An investor group including several Austin founders have joined together to buy Nautilus, a literary science magazine founded in 2013.
The New York-based magazine has 10,000 paying subscribers and has an online reach of more than 10 million.
Daily Dot co-founder and CEO Nicholas White is leading the investment group that is acquiring Nautilus. He will assume the same title at Nautilus.
“Nautilus is the best and brightest science brand I know,” White said in a news release. “It’s also a love letter to the intersection of science, art, and culture. It will be an honor and privilege to help steward our team and mission. The editorial operation at Nautilus is world-class and will remain so. Our proposed plan will put the right growth team in place, which will allow us to deliver Nautilus to the wide audience it so clearly deserves.”
Other Austin-based investors include Ben Lamm, CEO of Hypergiant, and Josh Jones Dilworth, founder of JDI.

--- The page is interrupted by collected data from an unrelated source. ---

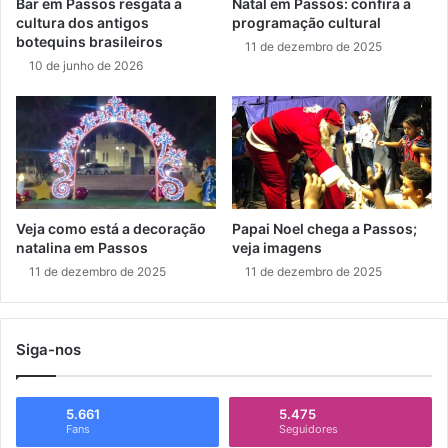
Bar em Passos resgata a
Natal em Passos: confira a
cultura dos antigos
programação cultural
botequins brasileiros
11 de dezembro de 2025
10 de junho de 2026
Veja como está a decoração
Papai Noel chega a Passos;
natalina em Passos
veja imagens
11 de dezembro de 2025
11 de dezembro de 2025
Siga-nos
5.661
5.475
Fans
Seguidores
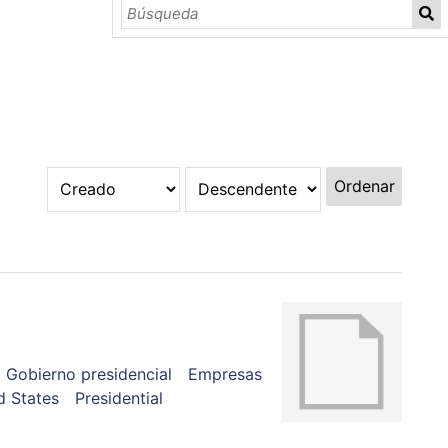
Ordenar
Gobierno presidencial
Empresas
d States
Presidential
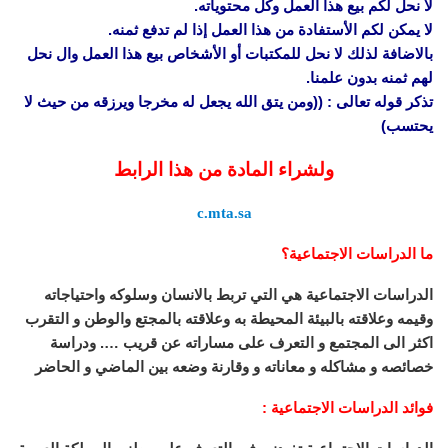
لا نحل لكم بيع هذا العمل وكل محتوياته.
لا يمكن لكم الأستفادة من هذا العمل إذا لم تدفع ثمنه.
بالاضافة لذلك لا نحل للمكتبات أو الأشخاص بيع هذا العمل وال نحل
لهم ثمنه بدون علمنا.
تذكر قوله تعالى : ((ومن يتق الله يجعل له مخرجا ويرزقه من حيث لا
يحتسب)
ولشراء المادة من هذا الرابط
c.mta.sa
ما الدراسات الاجتماعية؟
الدراسات الاجتماعية هي التي تربط بالانسان وسلوكه واحتياجاته
وقيمه وعلاقته بالبيئة المحيطة به وعلاقته بالمجتع والوطن و التقرب
اكثر الى المجتمع و التعرف على مساراته عن قريب …. ودراسة
خصائصه و مشاكله و معاناته و وقارنة وضعه بين الماضي و الحاضر
فوائد الدراسات الاجتماعية :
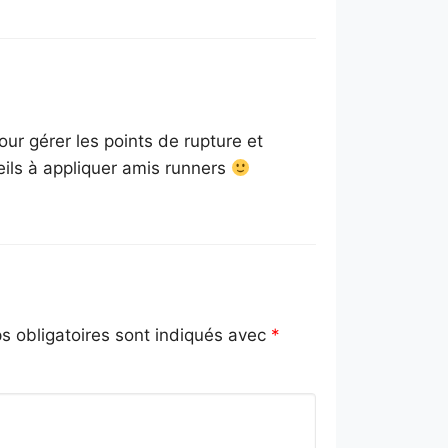
our gérer les points de rupture et
eils à appliquer amis runners
 obligatoires sont indiqués avec
*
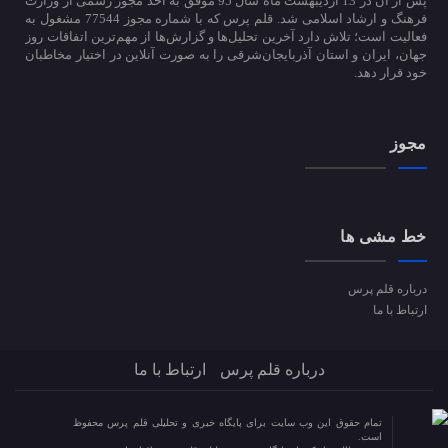
پس از آن در 13 اردیبهشت ماه سال 95 موفق به اخذ مجوز رسمی از وزارت
فرهنگ و ارشاد اسلامی شد. قلم پرس که با شماره مجوز 77544 مشغول به
فعالیت است؛ تلاش دارد آخرین تحلیل‌ها و گزارش‌ها از مهم‌ترین اتفاقات روز
جهان، ایران و استان آذربایجان‌شرقی را به صورت آنلاین در اختیار مخاطبان
خود قرار دهد.
مجوز
خط مشی ها
درباره قلم پرس
ارتباط با ما
درباره قلم پرس
ارتباط با ما
تمام حقوق این وب سایت برای پایگاه خبری و تحلیلی قلم پرس محفوظ
است.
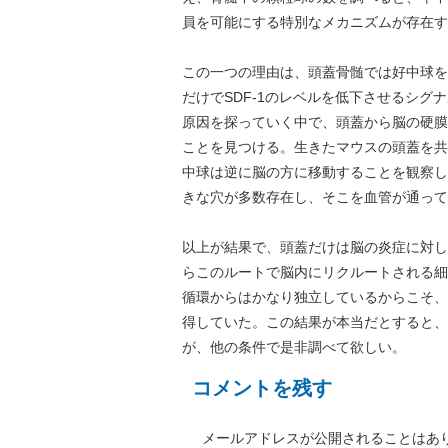
員を可能にする特別なメカニズムが存在す
この一つの理由は、頭蓋骨髄では好中球を
だけでSDF-1のレベルを低下させるシ
原因を探っていく中で、頭蓋から脳の硬膜
ことを見つける。生きたマウスの頭蓋を共
中球は逆に脳の方に移動することを観察し
きな穴が多数存在し、そこを血管が通って
以上が結果で、頭蓋だけは脳の炎症に対し
らこのルートで脳内にリクルートされる細
循環からはかなり独立しているからこそ、
得していた。この結果が本当だとすると、
が、他の条件で是非調べて欲しい。
コメントを残す
メールアドレスが公開されることはあ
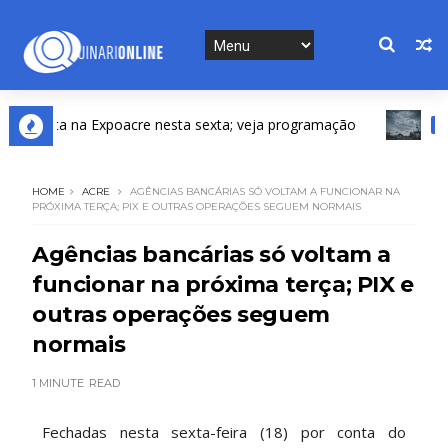
senta na Expoacre nesta sexta; veja programação
DESTA
HOME
ACRE
AGÊNCIAS BANCÁRIAS SÓ VOLTAM A FUNCIONAR NA
PRÓXIMA TERÇA; PIX E OUTRAS OPERAÇÕES SEGUEM NORMAIS
Agências bancárias só voltam a
funcionar na próxima terça; PIX e
outras operações seguem
normais
1 MINUTE
READ
Fechadas nesta sexta-feira (18) por conta do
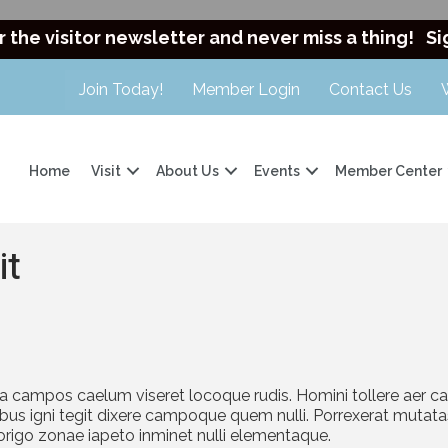
r the visitor newsletter and never miss a thing!
Si
Join Today!
Member Login
Contact Us
Home
Visit
About Us
Events
Member Center
it
a campos caelum viseret locoque rudis. Homini tollere aer c
bus igni tegit dixere campoque quem nulli. Porrexerat mutata
origo zonae iapeto inminet nulli elementaque.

Other investors include Larry Summers, 71st Secretary of the Treasury, former Chief Economist of the World Bank, Charles W. Eliot University Professor and President Emeritus, Harvard University and Alexander Falk, co-founder and CEO Altova and prominent angel investor. And Elisa New, Director of Poetry in America and the Powell M. Cabot Professor of American Literature at Harvard University, Drew Hamlin, software designer and Fraser Howie, author.
John Steele will remain as Nautilus’ Publisher and Editorial Director. Kevin Berger will take the helm as Editor-in-Chief and Michael Segal will be Editor-at-Large.
Notable contributors to Nautilus have included: Scott Aaronson, Amanda Gefter, Martin Rees, Lisa Randall, Robert Sapolsky, Hope Jahren, Nicholas Carr, Sylvia Earl, Carl Zimmer, B.J. Novak, Alan Lightman, and Cormac McCarthy.
“The proposed deal gives Nautilus the resources it needs to continue to support the same kind of vibrant, original writing and reporting that has differentiated it from the very beginning,” Steele said in a news release. “Like our staff, contributors, partners and advisors, our new ownership group will be in it for the long haul, and for all the right reasons. Together we will work even harder to expand the public’s knowledge and understanding of fundamental questions of scientific inquiry, as well as their connection to human culture.”
“Science needs all of the love it can get. It deserves everything we have to give,” Jones-Dilworth said in a news release. “We want everyone to understand the fundamental scientific questions of our day, and appreciate how advances both large and small positively impact daily life. All of us in the proposed ownership group share this drive. Nautilus is essential today. If you’re not already a subscriber, you really need to be.”
Nautilus is currently a project of NautilusThink, a New York not-for-profit corporation, which will continue to run programs to advance interest in the sciences following the proposed acquisition.